▶ [Problem statement]: Update the items that follow by changing "bounding box" to "bounding rectangle" wherever it occurs, and leave all other text as it is.

-------- Data supplied --------

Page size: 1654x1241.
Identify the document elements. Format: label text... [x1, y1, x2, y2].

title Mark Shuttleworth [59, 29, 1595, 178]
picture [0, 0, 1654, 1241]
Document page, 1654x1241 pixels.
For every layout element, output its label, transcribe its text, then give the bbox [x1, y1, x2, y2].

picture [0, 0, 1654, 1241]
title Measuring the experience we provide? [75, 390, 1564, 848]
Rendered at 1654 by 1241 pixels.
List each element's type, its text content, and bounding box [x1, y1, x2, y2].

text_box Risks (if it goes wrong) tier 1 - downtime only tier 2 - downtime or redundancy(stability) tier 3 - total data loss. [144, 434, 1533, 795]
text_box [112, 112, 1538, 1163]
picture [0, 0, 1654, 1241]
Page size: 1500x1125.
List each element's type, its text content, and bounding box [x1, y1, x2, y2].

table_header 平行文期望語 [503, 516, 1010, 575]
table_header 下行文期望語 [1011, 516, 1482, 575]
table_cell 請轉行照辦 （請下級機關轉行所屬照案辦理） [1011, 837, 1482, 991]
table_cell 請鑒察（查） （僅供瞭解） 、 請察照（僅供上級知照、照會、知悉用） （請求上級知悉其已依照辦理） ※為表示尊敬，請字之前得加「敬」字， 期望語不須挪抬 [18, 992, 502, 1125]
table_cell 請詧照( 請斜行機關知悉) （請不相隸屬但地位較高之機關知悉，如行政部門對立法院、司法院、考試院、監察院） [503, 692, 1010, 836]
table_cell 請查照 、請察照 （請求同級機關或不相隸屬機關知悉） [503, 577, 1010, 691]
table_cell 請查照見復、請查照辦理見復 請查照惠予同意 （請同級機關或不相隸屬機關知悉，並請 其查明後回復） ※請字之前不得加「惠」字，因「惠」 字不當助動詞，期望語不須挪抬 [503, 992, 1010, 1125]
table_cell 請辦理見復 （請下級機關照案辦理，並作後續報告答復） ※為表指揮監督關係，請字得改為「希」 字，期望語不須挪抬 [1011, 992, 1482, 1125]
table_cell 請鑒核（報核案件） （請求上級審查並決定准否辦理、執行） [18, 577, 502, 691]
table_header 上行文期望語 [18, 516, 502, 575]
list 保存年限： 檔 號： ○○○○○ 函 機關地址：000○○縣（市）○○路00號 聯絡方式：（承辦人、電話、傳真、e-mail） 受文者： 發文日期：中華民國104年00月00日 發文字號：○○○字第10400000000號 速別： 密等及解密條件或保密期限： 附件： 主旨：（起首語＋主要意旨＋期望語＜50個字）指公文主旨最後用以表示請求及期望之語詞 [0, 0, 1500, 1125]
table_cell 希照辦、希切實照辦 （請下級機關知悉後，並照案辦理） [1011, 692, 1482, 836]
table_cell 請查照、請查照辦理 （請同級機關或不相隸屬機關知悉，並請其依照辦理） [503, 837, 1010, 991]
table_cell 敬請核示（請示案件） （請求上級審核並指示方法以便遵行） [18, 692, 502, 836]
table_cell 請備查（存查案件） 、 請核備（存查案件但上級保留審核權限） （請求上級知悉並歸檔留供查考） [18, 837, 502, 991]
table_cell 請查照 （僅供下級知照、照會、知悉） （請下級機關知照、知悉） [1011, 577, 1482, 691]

--------

▶ [Written answer]:
Page size: 1654x1241.
Identify the document elements. Format: label text... [x1, y1, x2, y2].

title Mark Shuttleworth [59, 29, 1595, 178]
picture [0, 0, 1654, 1241]
Document page, 1654x1241 pixels.
For every layout element, output its label, transcribe its text, then give the bbox [x1, y1, x2, y2].

picture [0, 0, 1654, 1241]
title Measuring the experience we provide? [75, 390, 1564, 848]
Rendered at 1654 by 1241 pixels.
List each element's type, its text content, and bounding rectangle [x1, y1, x2, y2].

text_box Risks (if it goes wrong) tier 1 - downtime only tier 2 - downtime or redundancy(stability) tier 3 - total data loss. [144, 434, 1533, 795]
text_box [112, 112, 1538, 1163]
picture [0, 0, 1654, 1241]
Page size: 1500x1125.
List each element's type, its text content, and bounding rectangle [x1, y1, x2, y2].

table_header 平行文期望語 [503, 516, 1010, 575]
table_header 下行文期望語 [1011, 516, 1482, 575]
table_cell 請轉行照辦 （請下級機關轉行所屬照案辦理） [1011, 837, 1482, 991]
table_cell 請鑒察（查） （僅供瞭解） 、 請察照（僅供上級知照、照會、知悉用） （請求上級知悉其已依照辦理） ※為表示尊敬，請字之前得加「敬」字， 期望語不須挪抬 [18, 992, 502, 1125]
table_cell 請詧照( 請斜行機關知悉) （請不相隸屬但地位較高之機關知悉，如行政部門對立法院、司法院、考試院、監察院） [503, 692, 1010, 836]
table_cell 請查照 、請察照 （請求同級機關或不相隸屬機關知悉） [503, 577, 1010, 691]
table_cell 請查照見復、請查照辦理見復 請查照惠予同意 （請同級機關或不相隸屬機關知悉，並請 其查明後回復） ※請字之前不得加「惠」字，因「惠」 字不當助動詞，期望語不須挪抬 [503, 992, 1010, 1125]
table_cell 請辦理見復 （請下級機關照案辦理，並作後續報告答復） ※為表指揮監督關係，請字得改為「希」 字，期望語不須挪抬 [1011, 992, 1482, 1125]
table_cell 請鑒核（報核案件） （請求上級審查並決定准否辦理、執行） [18, 577, 502, 691]
table_header 上行文期望語 [18, 516, 502, 575]
list 保存年限： 檔 號： ○○○○○ 函 機關地址：000○○縣（市）○○路00號 聯絡方式：（承辦人、電話、傳真、e-mail） 受文者： 發文日期：中華民國104年00月00日 發文字號：○○○字第10400000000號 速別： 密等及解密條件或保密期限： 附件： 主旨：（起首語＋主要意旨＋期望語＜50個字）指公文主旨最後用以表示請求及期望之語詞 [0, 0, 1500, 1125]
table_cell 希照辦、希切實照辦 （請下級機關知悉後，並照案辦理） [1011, 692, 1482, 836]
table_cell 請查照、請查照辦理 （請同級機關或不相隸屬機關知悉，並請其依照辦理） [503, 837, 1010, 991]
table_cell 敬請核示（請示案件） （請求上級審核並指示方法以便遵行） [18, 692, 502, 836]
table_cell 請備查（存查案件） 、 請核備（存查案件但上級保留審核權限） （請求上級知悉並歸檔留供查考） [18, 837, 502, 991]
table_cell 請查照 （僅供下級知照、照會、知悉） （請下級機關知照、知悉） [1011, 577, 1482, 691]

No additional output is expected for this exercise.